### WHAT IS EXPECTED
Please rescale the listing below by copying every line of it with each keypoint value (the x, y and depth numbers) multiplied by 1.3 and rounded to a whole number with halves rounded up, and all other text, including the person boxes, left unchanged. Leave the picture out of your output.

○ ○ ○

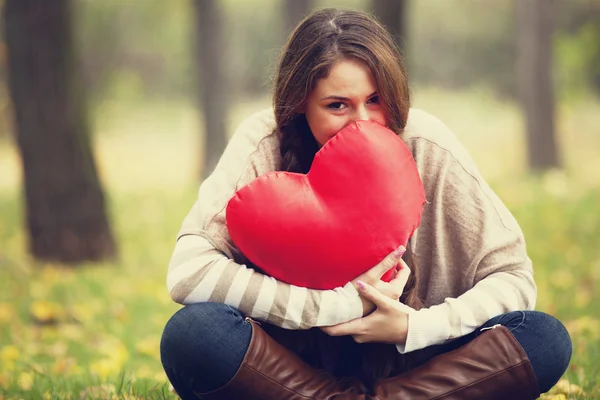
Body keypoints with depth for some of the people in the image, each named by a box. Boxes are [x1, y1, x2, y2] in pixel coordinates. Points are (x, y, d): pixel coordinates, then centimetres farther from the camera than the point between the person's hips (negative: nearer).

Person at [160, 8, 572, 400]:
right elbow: (188, 271, -25)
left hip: (406, 362, 1)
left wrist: (413, 326, -24)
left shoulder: (427, 147, -9)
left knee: (545, 340, -23)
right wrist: (344, 304, -25)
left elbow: (515, 279, -7)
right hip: (293, 362, -1)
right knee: (191, 334, -32)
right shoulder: (264, 144, -12)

○ ○ ○

### TASK SOLUTION
Body keypoints with depth for some of the people in the image, each named by a box. Boxes are [x1, y1, x2, y2] in pixel coordinates. Points are (x, y, d): pixel coordinates, then centimetres farther from the camera than the point between the person's hips (negative: nearer).

Person at [160, 8, 572, 400]:
right elbow: (244, 352, -33)
left hip: (528, 471, 1)
left wrist: (537, 424, -31)
left shoulder: (555, 191, -12)
left knee: (709, 442, -30)
right wrist: (447, 395, -33)
left elbow: (670, 363, -9)
right hip: (381, 471, -1)
right knee: (248, 434, -42)
right shoulder: (343, 187, -16)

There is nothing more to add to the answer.